Last week I had the pleasure of going to listen to David Sedaris read from some of his latest short stories. It was an impromptu arrangement, over dinner with friends his book tour came up.
"Do you have any interest in seeing David Sedaris?" our dinner guest said.
I nearly dropped the large bowl of potato salad I was carrying when I heard this question being posed to my husband. Flying around the corner of the living room, I stifled a squeal and instead replied in a calm, erudite manner, "Of course we'll go. That would be fabulous." As fate would have it, my husband fell ill with a dreadful flu on the day of the big event. All day I kept asking him if he thought he'd feel well enough to come with us. Through clenched teeth he finally told me that he felt so sick that his eyeballs hurt. I took that as a no and our friends made arrangements to give his ticket to someone, who had fully operative, pain-free eyeballs.

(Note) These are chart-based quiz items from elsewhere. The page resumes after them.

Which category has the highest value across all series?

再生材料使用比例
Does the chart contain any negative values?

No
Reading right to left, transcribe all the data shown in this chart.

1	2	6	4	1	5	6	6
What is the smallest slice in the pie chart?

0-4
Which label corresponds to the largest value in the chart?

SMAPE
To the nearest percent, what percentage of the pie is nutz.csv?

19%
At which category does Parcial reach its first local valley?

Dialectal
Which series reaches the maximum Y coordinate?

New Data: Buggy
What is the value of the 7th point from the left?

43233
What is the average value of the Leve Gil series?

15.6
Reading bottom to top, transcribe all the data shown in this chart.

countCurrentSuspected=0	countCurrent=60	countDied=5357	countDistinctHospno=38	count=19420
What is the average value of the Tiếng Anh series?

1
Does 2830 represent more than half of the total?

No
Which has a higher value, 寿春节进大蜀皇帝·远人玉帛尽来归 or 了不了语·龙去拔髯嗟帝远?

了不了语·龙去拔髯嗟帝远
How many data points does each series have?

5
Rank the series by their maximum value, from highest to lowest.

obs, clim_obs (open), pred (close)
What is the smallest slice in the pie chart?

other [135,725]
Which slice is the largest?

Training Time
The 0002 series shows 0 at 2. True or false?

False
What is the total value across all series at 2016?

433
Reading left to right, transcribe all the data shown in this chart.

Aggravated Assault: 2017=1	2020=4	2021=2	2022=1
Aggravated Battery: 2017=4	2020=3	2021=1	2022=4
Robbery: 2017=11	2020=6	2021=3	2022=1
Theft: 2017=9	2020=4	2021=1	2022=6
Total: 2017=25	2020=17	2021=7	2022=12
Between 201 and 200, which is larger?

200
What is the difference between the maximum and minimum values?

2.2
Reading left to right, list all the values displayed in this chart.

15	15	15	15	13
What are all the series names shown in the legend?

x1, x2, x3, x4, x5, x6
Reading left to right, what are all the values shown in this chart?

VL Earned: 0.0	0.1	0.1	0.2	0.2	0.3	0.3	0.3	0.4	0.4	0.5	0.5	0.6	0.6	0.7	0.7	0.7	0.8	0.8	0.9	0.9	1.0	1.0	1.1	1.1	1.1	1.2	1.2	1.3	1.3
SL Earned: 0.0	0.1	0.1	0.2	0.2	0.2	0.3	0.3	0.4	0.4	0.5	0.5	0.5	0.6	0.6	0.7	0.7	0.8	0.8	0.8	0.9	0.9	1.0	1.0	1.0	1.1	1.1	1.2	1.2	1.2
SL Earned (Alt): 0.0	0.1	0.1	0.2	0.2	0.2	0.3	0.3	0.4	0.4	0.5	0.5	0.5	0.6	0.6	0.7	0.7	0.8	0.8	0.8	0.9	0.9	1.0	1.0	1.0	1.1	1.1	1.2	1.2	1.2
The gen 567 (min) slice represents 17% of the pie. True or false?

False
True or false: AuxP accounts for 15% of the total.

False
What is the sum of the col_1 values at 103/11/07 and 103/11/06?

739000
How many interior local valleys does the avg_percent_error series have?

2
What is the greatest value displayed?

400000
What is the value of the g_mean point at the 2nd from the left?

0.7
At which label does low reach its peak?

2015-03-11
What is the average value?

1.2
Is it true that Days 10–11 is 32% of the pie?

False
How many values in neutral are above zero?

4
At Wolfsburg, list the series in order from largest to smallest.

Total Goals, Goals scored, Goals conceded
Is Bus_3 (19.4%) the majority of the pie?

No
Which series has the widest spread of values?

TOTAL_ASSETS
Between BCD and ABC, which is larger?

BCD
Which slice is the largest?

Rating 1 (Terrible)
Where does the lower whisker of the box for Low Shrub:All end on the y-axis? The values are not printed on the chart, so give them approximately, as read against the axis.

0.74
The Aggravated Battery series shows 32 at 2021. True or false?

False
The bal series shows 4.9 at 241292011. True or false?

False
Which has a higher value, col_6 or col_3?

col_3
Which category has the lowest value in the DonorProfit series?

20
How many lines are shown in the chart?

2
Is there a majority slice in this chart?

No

The theater was packed with an ecclectic mix of people, older, younger, goth-y, preppy, grungy. You name it. It really showed me that David Sedaris has an extremely broad audience who admire his quirky wit and wisdom. He's a lucky son of a bitch. When he took the stage, I noted that he has the physical appeal of a brown paper bag. Truly. He's small, slight, with pale skin. light brown hair and a somewhat shy speaking voice that stuttered just enough at the beginning to make me a little nervous for him. However, soon enough his sentences blended together into whacky tales, with just the right amount of curses which caused you to think of this modest, delicate man as a demi-god of comic intelligence. The dry delivery is his calling card. He will say the most offensive thing, but in such a calm, unaffected tone so even your grandma would be comfortable hearing it. She might even giggle.
When I returned home that evening, my husband was in much better spirits. His plague had released it's grip over his body and eyeballs. Of course, he wanted me to recap the evening's entertainment. I tried to recant some of the funnier stories, but somehow in my excitable, jumbled voice the humor was nearly untraceable. David Sedaris is blessed with a gift. A disturbing imagination + bland appearing, yet subtly eloquent style = Major Success. Only people with an oddball aspect to their character appreciate this particular style. I feel lucky to fall into that category, because if you can't laugh about a female Irish Setter, who is 1/8th Spaniel and has a penchant for salty language, what can you laugh about?